REQUEST: Extract all lines in the data that contain the word "main".

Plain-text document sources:
|---|
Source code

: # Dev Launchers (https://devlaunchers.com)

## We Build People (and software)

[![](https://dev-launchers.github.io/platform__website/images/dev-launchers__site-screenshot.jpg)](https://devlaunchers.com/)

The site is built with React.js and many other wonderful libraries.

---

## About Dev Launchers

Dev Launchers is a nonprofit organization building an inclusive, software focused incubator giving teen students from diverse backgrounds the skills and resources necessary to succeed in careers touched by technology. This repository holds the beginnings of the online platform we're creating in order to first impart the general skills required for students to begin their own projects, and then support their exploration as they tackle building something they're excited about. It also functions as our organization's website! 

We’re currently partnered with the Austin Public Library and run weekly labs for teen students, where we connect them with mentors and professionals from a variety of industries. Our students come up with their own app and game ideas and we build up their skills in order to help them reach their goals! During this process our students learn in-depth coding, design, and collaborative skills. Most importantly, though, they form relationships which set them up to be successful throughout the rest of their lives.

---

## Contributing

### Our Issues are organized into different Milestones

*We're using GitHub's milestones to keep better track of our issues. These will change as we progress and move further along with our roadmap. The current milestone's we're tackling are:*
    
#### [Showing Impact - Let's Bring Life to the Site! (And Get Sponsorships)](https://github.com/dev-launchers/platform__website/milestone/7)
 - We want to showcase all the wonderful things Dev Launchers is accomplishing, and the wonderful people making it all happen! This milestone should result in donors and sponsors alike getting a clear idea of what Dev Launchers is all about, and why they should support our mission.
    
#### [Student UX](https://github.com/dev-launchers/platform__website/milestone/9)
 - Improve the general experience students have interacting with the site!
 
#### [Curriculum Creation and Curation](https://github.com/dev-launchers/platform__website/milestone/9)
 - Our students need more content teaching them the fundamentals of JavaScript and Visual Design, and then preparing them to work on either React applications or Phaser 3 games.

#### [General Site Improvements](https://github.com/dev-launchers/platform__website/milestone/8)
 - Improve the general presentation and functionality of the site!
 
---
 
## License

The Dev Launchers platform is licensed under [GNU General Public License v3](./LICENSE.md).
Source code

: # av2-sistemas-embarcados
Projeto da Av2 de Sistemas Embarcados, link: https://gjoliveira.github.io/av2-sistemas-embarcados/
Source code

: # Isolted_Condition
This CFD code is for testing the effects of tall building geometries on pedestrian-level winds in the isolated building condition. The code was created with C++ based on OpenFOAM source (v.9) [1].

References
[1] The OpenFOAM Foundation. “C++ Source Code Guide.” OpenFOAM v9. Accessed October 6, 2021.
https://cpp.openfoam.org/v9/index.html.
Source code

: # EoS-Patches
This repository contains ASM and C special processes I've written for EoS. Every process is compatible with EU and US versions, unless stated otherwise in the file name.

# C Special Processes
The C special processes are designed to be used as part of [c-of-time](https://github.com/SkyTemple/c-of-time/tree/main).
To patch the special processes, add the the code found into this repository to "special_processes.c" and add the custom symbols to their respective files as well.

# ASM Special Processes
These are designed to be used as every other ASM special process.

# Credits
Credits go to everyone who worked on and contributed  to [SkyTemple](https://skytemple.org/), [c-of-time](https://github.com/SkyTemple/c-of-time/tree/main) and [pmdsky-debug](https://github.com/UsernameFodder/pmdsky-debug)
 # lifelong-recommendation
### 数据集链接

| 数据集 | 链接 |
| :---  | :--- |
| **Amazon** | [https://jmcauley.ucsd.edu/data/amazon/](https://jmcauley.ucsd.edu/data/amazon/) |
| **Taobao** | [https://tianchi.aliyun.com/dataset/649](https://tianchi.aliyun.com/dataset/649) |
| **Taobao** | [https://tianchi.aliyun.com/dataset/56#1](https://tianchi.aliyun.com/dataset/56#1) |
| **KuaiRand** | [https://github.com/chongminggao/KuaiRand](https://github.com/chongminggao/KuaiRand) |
|---|
RESPONSE TO THIS EXERCISE:
The C special processes are designed to be used as part of [c-of-time](https://github.com/SkyTemple/c-of-time/tree/main).
Credits go to everyone who worked on and contributed  to [SkyTemple](https://skytemple.org/), [c-of-time](https://github.com/SkyTemple/c-of-time/tree/main) and [pmdsky-debug](https://github.com/UsernameFodder/pmdsky-debug)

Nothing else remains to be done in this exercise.